# Lighting an ADA Mini Cube M aquarium.



## Pops (26 Mar 2022)

Good day all!  I`m in the process of getting together what`s needed for a planted ADA Mini Cube M aquarium. Most things are personal preference or tech requirements. However I`ve hit a brick wall with the lighting. It seems the lighting of choice is the Twinstar 360ES but this would not allow for emergent plants in the way an adjustable light would. I`m looking for recommendations for such lights that would do this. Thanks in advance.


----------



## Garuf (26 Mar 2022)

Any 300mm light with adjustable lights will work. 
Chihiros, twinstar etc.


----------



## FrankR (26 Mar 2022)

I bought a Chihiros C2 RGB for my Denerle Nanocube. 1580lm, reasonably priced and  can be programmed via the "My Chihiros" app. I'm sure there are other cheaper or more expensive options though.


----------



## Wookii (26 Mar 2022)

FrankR said:


> I bought a Chihiros C2 RGB for my Denerle Nanocube. 1580lm, reasonably priced and  can be programmed via the "My Chihiros" app. I'm sure there are other cheaper or more expensive options though.



+1 to this, have one over my 36cm shrimp tank, and it works great.


----------



## plantnoobdude (26 Mar 2022)

dont have the c2, but have the wrgb2. I believe they have the same leds and app so my thoughts should be relevant. the lights are unbelievably powerful. we're talking 300+par. the colour rendition is great and the ability to adjust light through the day is great, you can even change the spectrum throughout the day if you wish, for example a more warm yellow tone in the morning and a bluer cool white in the afternoon. rgb channells individually controlled and built in timer aswell.
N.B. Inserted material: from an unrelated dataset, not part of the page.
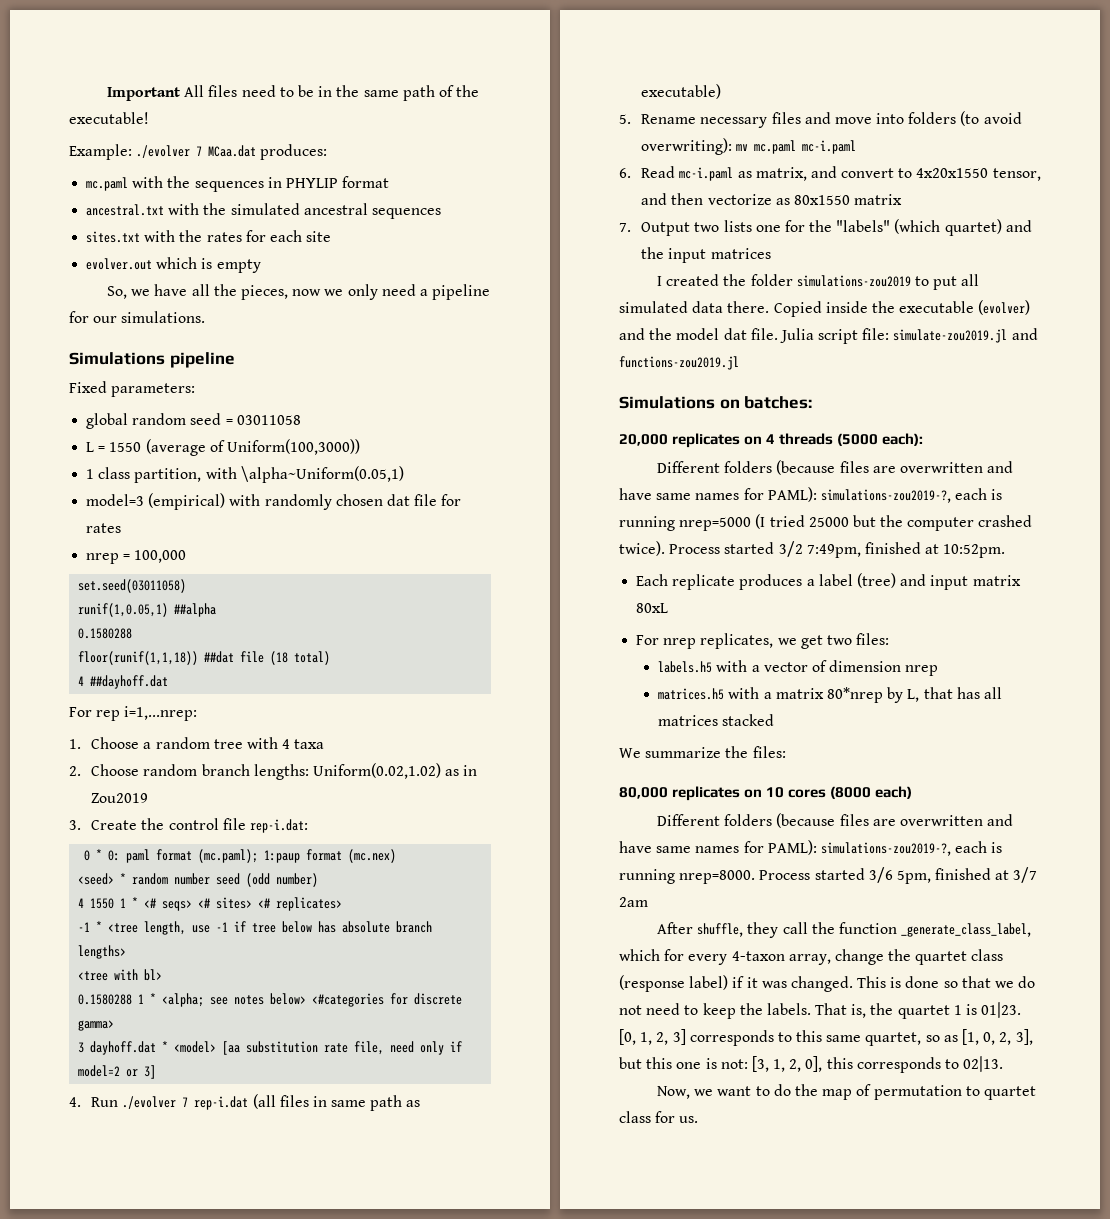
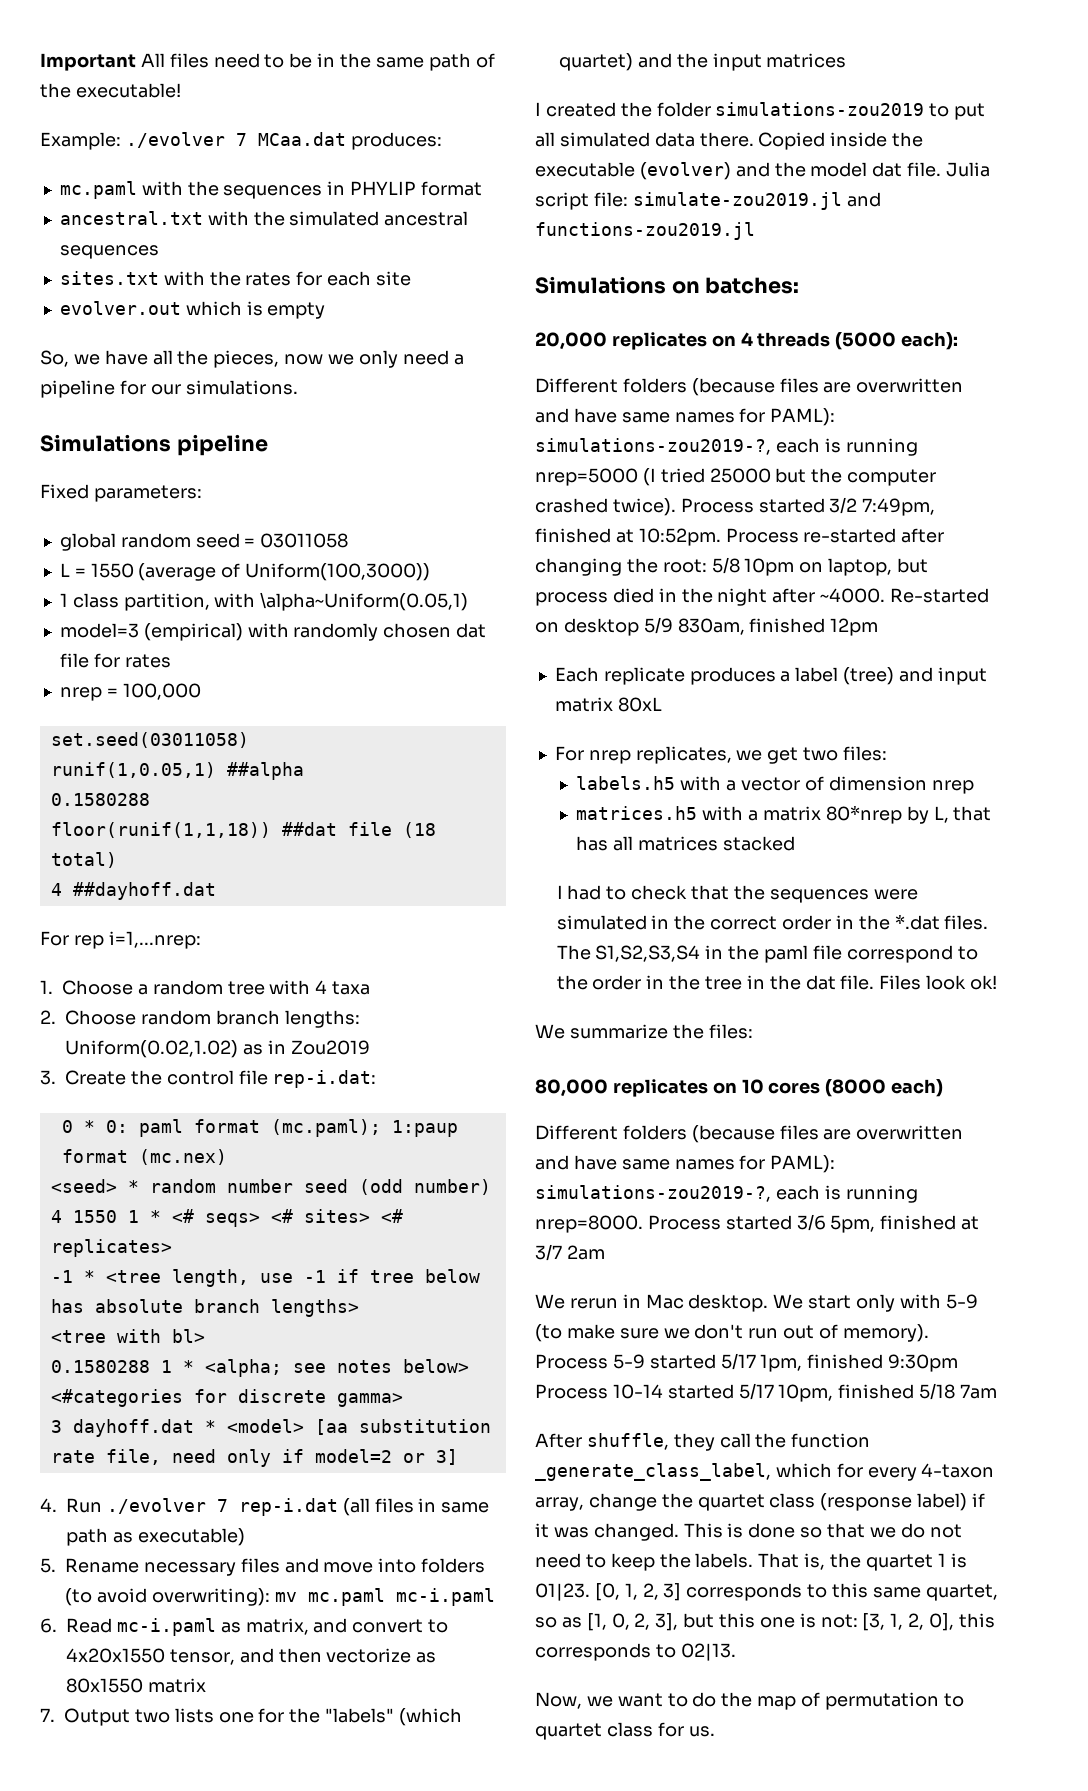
(1006, 551) none -> [725,528,945,543] [535,557,929,576] [535,588,990,606] [535,617,879,636] Process re-started after changing the root: 5/8 10pm on laptop, but process died in the night after ~4000. Re-started on desktop 5/9 830am, finished 12pm
(775, 720) none -> [556,885,918,903] [556,914,989,930] [556,945,978,963] [556,975,998,990] // I had to check that the sequences were simulated in the correct order in the *.dat files. The S1,S2,S3,S4 in the paml file correspond to the order in the tree in the dat file. Files look ok!
(648, 902) none -> [535,1294,978,1312] [535,1324,929,1342] [535,1353,959,1372] [535,1383,998,1402] // We rerun in Mac desktop. We start only with 5-9 (to make sure we don't run out of memory). Process 5-9 started 5/17 1pm, finished 9:30pm Process 10-14 started 5/17 10pm, finished 5/18 7am

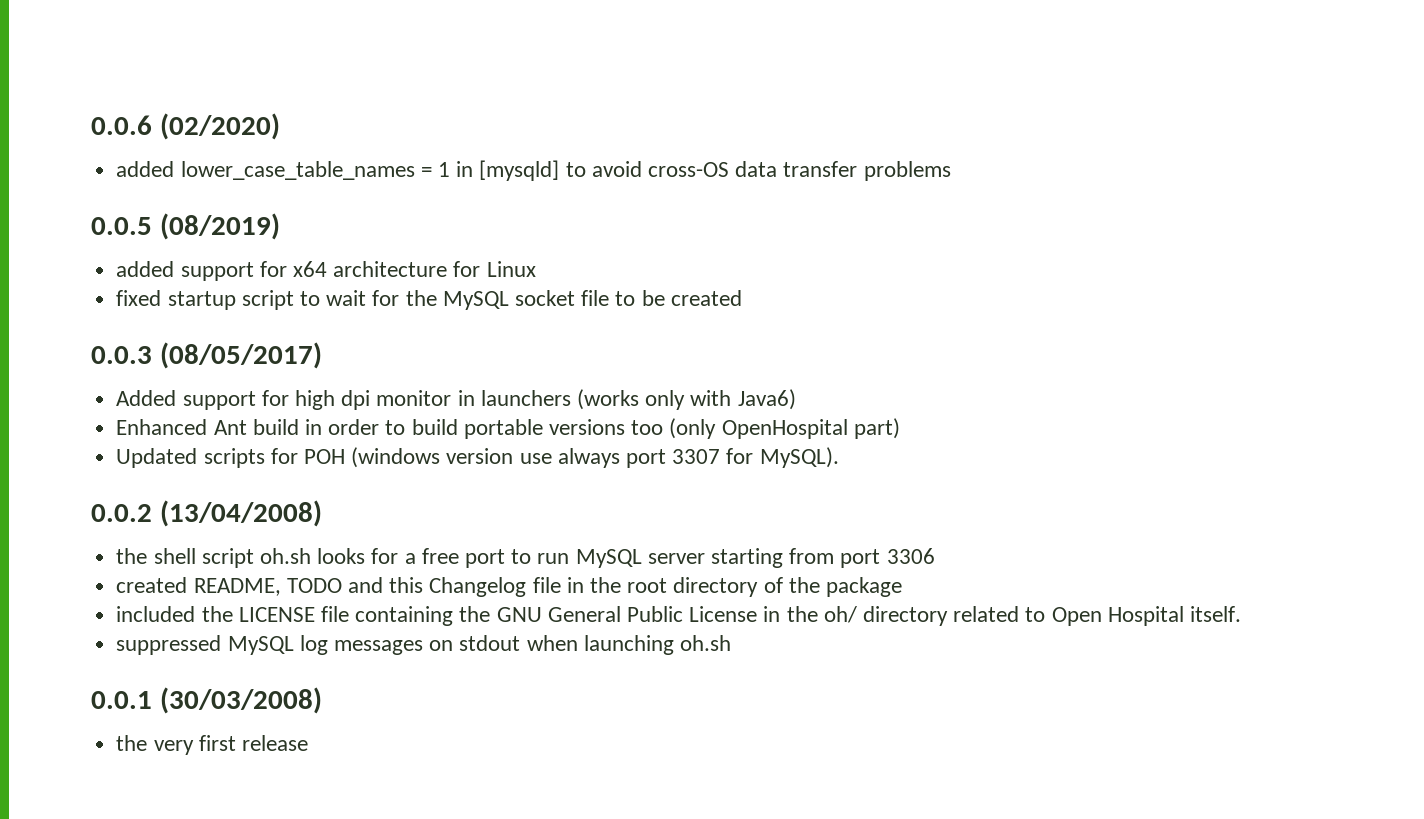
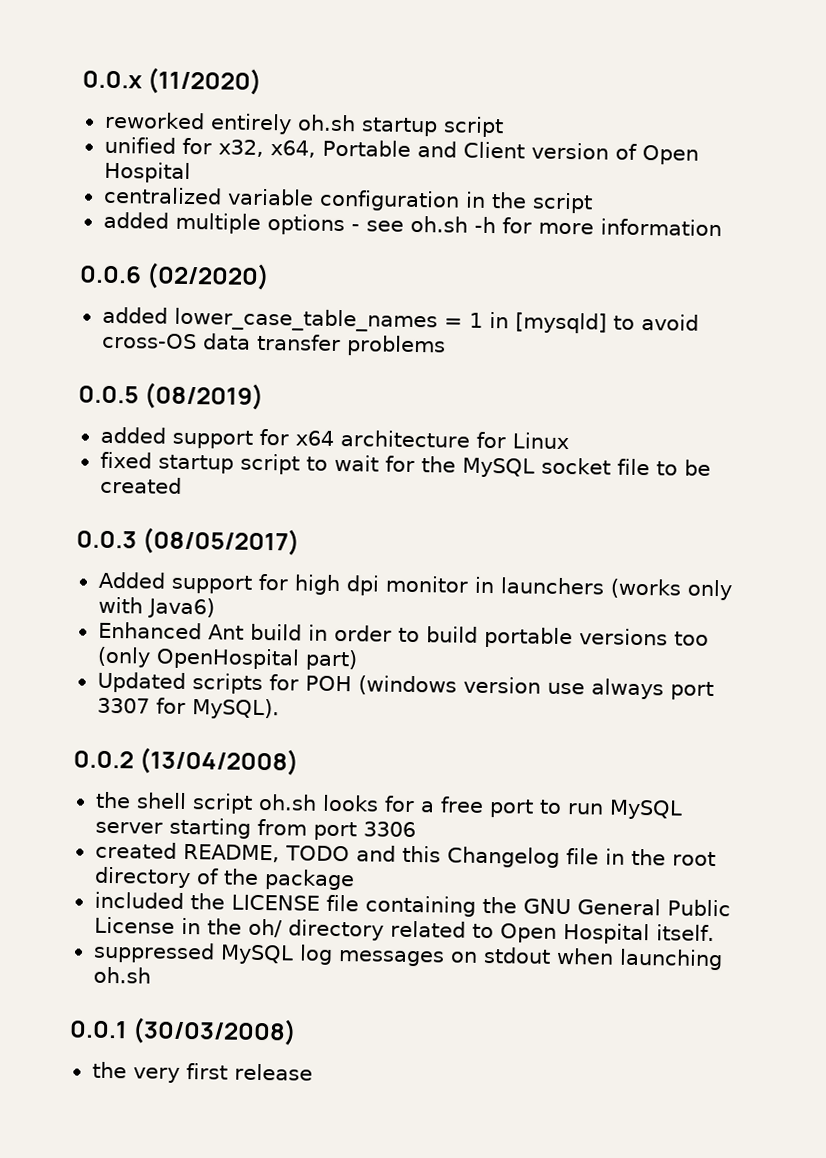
(91, 125) none -> [82,67,263,95] [103,111,504,138] [103,136,699,165] [103,161,191,184] [102,186,593,214] [102,211,722,237] 0.0.x (11/2020) // reworked entirely oh.sh startup script // unified for x32, x64, Portable and Client version of Open Hospital // centralized variable configuration in the script // added multiple options - see oh.sh -h for more information //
Some people say the app is hard to use, but I don't know it works fine for me.


----------



## Wookii (26 Mar 2022)

plantnoobdude said:


> dont have the c2, but have the wrgb2. I believe they have the same leds and app so my thoughts should be relevant. the lights are unbelievably powerful. we're talking 300+par. the colour rendition is great and the ability to adjust light through the day is great, you can even change the spectrum throughout the day if you wish, for example a more warm yellow tone in the morning and a bluer cool white in the afternoon. rgb channells individually controlled and built in timer aswell. Some people say the app is hard to use, but I don't know it works fine for me.



Yep, same LED’s. The C2 is very powerful too, especially considering it’s size - 1580 lumens. I run mine at 17% on my shrimp tank.


----------



## Pops (28 Mar 2022)

Thanks for the food for thought folks


----------



## TheOslo (1 May 2022)

Onf flat nano


----------